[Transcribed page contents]
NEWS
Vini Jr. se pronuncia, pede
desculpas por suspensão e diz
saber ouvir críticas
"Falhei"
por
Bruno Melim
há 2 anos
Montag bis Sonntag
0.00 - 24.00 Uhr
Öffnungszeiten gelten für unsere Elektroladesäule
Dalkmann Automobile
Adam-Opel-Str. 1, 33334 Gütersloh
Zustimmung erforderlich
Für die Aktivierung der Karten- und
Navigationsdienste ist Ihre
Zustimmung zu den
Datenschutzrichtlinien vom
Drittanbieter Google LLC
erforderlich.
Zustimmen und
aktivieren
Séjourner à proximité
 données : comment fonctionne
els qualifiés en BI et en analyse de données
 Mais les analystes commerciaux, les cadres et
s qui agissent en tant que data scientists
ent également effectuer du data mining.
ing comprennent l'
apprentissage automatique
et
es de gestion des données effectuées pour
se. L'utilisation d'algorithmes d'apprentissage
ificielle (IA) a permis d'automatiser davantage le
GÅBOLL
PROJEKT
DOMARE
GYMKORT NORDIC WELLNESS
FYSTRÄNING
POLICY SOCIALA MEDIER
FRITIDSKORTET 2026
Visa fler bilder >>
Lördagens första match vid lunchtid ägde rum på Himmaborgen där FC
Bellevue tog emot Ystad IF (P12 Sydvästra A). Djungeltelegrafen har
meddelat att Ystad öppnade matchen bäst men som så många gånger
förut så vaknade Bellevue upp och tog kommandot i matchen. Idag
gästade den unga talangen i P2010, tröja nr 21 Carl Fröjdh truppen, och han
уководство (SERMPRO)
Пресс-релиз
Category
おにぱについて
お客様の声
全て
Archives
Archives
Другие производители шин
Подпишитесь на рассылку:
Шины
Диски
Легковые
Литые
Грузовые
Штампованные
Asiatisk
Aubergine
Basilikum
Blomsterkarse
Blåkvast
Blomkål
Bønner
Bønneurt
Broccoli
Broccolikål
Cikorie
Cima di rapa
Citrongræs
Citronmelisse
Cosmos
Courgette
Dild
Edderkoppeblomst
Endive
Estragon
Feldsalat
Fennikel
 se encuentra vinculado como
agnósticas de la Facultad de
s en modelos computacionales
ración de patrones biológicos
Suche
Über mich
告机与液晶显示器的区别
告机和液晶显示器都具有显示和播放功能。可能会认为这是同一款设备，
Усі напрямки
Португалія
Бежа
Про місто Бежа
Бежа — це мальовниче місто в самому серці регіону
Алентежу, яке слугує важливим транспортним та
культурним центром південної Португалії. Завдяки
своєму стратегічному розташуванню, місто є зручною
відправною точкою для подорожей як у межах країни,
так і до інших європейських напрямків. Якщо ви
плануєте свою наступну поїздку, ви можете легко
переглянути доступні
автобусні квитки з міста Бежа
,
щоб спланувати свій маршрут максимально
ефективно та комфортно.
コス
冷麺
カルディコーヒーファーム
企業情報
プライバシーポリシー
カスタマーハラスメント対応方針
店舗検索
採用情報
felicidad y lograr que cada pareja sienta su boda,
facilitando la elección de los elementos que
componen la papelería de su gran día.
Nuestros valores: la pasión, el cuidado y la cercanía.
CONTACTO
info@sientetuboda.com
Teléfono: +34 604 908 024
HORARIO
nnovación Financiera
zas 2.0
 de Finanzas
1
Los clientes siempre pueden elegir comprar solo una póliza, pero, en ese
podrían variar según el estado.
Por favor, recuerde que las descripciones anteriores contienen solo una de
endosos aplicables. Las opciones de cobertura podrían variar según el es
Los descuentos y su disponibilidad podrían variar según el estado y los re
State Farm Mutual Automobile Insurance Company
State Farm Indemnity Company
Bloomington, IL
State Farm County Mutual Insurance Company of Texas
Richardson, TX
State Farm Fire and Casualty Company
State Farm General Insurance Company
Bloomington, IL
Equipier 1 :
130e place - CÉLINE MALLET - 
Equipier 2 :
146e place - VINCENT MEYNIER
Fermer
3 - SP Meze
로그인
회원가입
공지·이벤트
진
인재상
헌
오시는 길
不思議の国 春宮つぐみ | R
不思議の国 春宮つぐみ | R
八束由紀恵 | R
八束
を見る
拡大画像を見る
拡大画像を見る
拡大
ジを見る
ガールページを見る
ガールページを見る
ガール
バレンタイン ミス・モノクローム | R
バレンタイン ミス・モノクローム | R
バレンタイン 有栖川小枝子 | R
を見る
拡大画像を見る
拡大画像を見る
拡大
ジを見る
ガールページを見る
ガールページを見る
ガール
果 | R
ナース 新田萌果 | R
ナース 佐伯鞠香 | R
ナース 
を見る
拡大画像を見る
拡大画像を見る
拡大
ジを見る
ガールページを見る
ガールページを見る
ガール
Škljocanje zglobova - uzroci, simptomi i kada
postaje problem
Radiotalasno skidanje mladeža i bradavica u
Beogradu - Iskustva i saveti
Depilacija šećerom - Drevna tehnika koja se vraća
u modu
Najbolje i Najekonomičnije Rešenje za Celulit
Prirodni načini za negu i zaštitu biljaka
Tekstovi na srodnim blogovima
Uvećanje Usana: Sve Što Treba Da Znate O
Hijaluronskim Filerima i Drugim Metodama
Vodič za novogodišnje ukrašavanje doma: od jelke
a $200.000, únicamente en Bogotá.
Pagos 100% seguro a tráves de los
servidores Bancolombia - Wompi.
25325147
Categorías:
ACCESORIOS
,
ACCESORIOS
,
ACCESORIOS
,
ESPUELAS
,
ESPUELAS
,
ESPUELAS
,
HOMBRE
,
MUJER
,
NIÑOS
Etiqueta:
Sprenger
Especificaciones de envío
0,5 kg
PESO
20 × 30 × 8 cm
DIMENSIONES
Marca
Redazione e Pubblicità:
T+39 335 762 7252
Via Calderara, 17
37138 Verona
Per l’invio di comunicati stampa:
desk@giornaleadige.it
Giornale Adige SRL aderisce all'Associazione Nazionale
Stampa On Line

» **WHAT THE TASK ASKS**:
Proceeding from the line containing "Dalkmann Automobile" through the line containing "els qualifiés en BI et en analyse de données", transcribe the lines above exactly, both end lines included.

» **EXERCISE ANSWER**:
Dalkmann Automobile
Adam-Opel-Str. 1, 33334 Gütersloh
Zustimmung erforderlich
Für die Aktivierung der Karten- und
Navigationsdienste ist Ihre
Zustimmung zu den
Datenschutzrichtlinien vom
Drittanbieter Google LLC
erforderlich.
Zustimmen und
aktivieren
Séjourner à proximité
 données : comment fonctionne
els qualifiés en BI et en analyse de données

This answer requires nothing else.